Chief of Naval Operations Adm. Daryl Caudle said the U.S. is concerned about Venezuela’s relationships with drug cartels as the Navy continues its build-up in the region.
Details of the Navy’s activities there remain classified, Caudle said. He added his main function as CNO is to provide the ships to “Southern Command the forces they need to do these new missions.”
The USS Iwo Jima Amphibious Ready Group left Norfolk over the weekend with its contingent of Marines. Three destroyers are also in the area, including USS Gravely, which is homeported in Norfolk. A cruiser and submarine are also reportedly headed to the Caribbean.
“The point is, me, the Chief of Naval Operations, is to give combatant commanders forces that they can employ to give the President and Secretary of Defense options,” Caudle said.
The Navy has been part of the Trump administration's expanded border mission since March, when the USS Gravely was dispatched to the Caribbean under a mission run by the U.S. Northern Command, which also controls the landside of the U.S. southern border.
The Pentagon and the White House have not said whether the build up of forces around Venezuela is part of the border mission, which has included the Navy working with the U.S. Coast Guard on drug interdiction.Venezuelan officials have strongly rejected being tied to the drug trade.
Caudle was head of U.S. Fleet Forces, based in Norfolk, before being confirmed as CNO earlier in the month. He came back to Norfolk Thursday in one of his first public appearances. He spoke to a group of roughly 700 sailors inside the hanger bay of the aircraft carrier USS Harry S. Truman.

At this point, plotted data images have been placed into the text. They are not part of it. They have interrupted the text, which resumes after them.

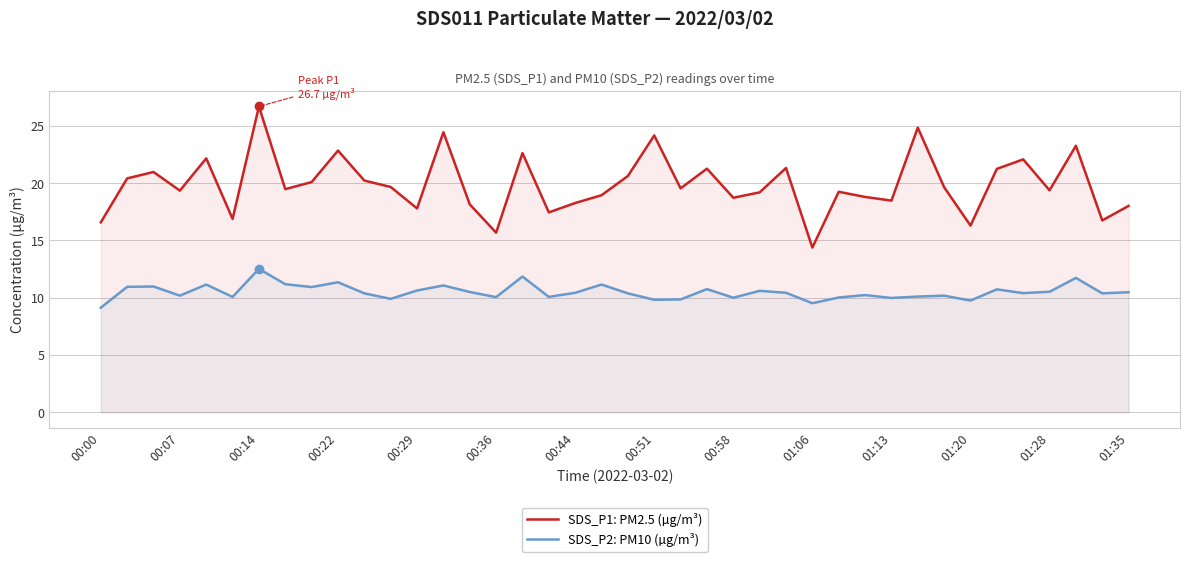

What are all the series names shown in the legend?

SDS_P1: PM2.5 (µg/m³), SDS_P2: PM10 (µg/m³)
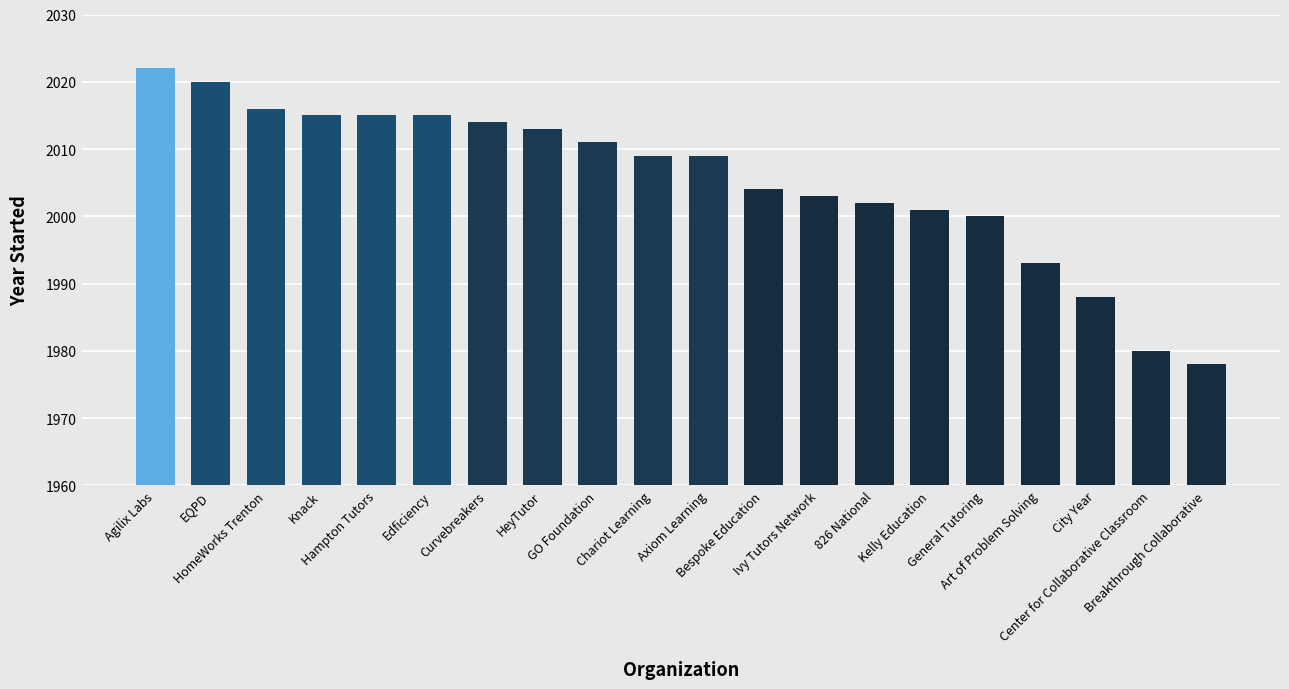

What is the change in value from Agilix Labs to Knack?

-7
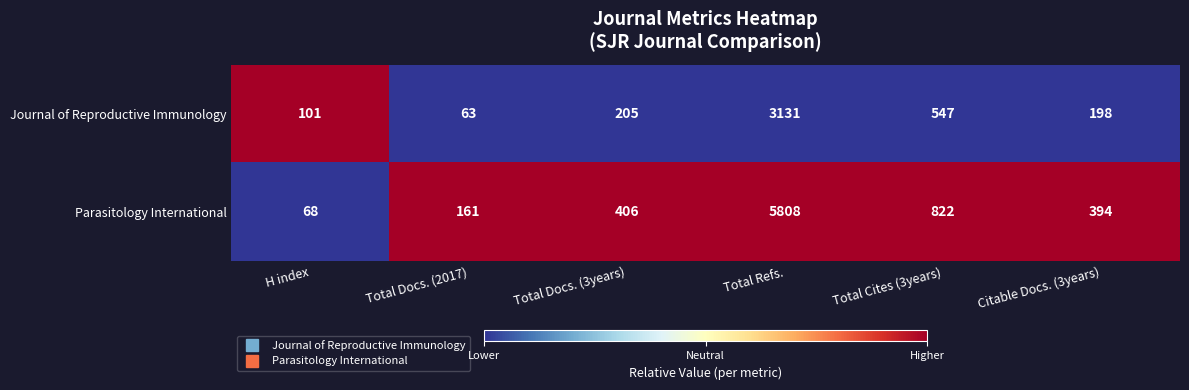

What is the approximate value of Parasitology International at Total Docs. (2017)?

161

Sailors questioned the CNO about whether they can have better access to childcare and more comprehensive mental health services on smaller ships, like destroyers. A sailor asked Caudle about the time it takes to get medical care for sailors and their families.
“We need to do something to bolster the medical capacity,” Caudle said. “I think it may be the next big problem that's been riding below kind of the radar for a while, and it's just about to become a significant thing that leadership needs to be made aware of.”
When he was at Fleet Forces, Caudle said he learned that the average age of a doctor in private practice in Hampton Roads is 60 years old.
Over the last decade, the Department of Defense chose to close military medical facilities and send more patients into the community. Less thought was given to whether the private sector had the extra capacity to handle military patients, he said.
Sailors asked him to address the poor condition of Navy barracks and living space on board ships.
“My expectation of our barracks is what an expectation I have as a father going into a dormitory and a college with my daughters and saying,‘this is a place I want them to live?” he asked. “That's my expectation. So that is certainly a place with no mold, no mildew, light fixtures that work.”
At the moment, the Navy is in the middle of a service-wide survey of its housing for junior sailors. The Navy also needs to increase the number of beds, so sailors can live off of the ship, he said.
Caudle told the Hampton Roads sailors gathered on USS Truman that he plans to make his tenure as CNO about improving readiness and adopting a “sailor first” approach that pushes more authority toward rank-and-file sailors.